(Saved data entries)
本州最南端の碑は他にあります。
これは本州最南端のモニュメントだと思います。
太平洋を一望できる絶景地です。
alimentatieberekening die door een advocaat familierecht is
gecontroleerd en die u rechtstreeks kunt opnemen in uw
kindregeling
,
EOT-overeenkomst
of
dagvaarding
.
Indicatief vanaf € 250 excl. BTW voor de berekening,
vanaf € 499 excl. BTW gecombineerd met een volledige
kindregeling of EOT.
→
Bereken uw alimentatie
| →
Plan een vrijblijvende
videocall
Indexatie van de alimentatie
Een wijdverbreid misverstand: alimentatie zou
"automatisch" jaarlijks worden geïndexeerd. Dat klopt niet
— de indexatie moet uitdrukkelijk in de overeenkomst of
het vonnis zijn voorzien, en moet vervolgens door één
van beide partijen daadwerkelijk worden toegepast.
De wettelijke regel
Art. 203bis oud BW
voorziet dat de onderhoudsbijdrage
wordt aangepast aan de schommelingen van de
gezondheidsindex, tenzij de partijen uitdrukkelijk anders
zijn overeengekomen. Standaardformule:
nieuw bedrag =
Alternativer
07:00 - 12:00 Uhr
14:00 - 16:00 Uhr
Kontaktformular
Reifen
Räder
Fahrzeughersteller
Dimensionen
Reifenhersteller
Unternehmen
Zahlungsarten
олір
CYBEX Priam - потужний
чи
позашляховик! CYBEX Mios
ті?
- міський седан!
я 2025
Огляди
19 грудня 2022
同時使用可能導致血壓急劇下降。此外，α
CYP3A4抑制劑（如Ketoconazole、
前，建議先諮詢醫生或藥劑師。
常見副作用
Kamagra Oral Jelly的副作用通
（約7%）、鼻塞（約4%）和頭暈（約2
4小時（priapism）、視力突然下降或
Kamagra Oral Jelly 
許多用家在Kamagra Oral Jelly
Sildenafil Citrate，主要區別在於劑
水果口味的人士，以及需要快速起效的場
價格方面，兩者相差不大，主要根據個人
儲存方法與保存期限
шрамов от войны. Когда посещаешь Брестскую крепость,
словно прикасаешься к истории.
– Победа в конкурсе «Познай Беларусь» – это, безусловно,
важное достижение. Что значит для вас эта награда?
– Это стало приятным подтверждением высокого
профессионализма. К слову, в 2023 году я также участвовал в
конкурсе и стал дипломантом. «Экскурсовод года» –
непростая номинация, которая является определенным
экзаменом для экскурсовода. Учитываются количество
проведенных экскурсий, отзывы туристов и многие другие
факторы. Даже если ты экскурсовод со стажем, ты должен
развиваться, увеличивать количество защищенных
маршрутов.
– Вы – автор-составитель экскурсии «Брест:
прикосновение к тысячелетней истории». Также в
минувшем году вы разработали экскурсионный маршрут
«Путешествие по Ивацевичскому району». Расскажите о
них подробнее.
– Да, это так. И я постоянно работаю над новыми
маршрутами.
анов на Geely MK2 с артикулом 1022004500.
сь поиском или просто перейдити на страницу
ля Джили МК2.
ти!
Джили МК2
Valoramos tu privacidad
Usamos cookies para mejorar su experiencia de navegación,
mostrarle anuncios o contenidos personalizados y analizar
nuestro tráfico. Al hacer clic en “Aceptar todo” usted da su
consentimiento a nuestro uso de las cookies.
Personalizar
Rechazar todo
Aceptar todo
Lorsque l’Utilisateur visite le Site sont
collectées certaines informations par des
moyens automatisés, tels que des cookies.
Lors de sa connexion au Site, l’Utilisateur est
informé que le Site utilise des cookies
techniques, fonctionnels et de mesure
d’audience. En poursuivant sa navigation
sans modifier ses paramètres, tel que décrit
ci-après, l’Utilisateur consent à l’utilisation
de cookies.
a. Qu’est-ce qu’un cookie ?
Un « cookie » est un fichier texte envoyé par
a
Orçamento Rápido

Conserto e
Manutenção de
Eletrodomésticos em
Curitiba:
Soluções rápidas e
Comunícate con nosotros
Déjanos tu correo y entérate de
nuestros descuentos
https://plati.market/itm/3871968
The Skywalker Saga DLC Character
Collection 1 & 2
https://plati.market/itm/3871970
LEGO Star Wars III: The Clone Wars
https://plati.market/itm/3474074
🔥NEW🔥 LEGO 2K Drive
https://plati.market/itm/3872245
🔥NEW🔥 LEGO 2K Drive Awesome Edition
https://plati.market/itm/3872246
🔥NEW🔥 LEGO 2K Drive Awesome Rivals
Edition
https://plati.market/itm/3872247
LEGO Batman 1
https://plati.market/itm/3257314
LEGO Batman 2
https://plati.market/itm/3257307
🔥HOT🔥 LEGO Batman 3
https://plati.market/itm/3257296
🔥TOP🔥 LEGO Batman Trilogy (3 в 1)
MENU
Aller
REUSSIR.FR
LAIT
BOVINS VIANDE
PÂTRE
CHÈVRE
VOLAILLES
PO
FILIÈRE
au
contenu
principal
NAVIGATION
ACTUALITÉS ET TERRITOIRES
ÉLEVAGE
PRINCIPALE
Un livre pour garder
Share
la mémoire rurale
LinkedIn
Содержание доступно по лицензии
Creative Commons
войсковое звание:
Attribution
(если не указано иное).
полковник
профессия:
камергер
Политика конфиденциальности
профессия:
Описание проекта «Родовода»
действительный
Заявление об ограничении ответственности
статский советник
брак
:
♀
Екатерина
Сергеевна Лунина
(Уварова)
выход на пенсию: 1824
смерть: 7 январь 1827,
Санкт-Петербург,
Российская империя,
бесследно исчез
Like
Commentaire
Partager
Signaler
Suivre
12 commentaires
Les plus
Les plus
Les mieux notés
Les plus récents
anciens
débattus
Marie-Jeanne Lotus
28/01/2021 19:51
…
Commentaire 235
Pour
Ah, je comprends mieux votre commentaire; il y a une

*What to work on:* The answer must consist of every line in the records above that contains the word "worden".

*Exercise output:*
"automatisch" jaarlijks worden geïndexeerd. Dat klopt niet
van beide partijen daadwerkelijk worden toegepast.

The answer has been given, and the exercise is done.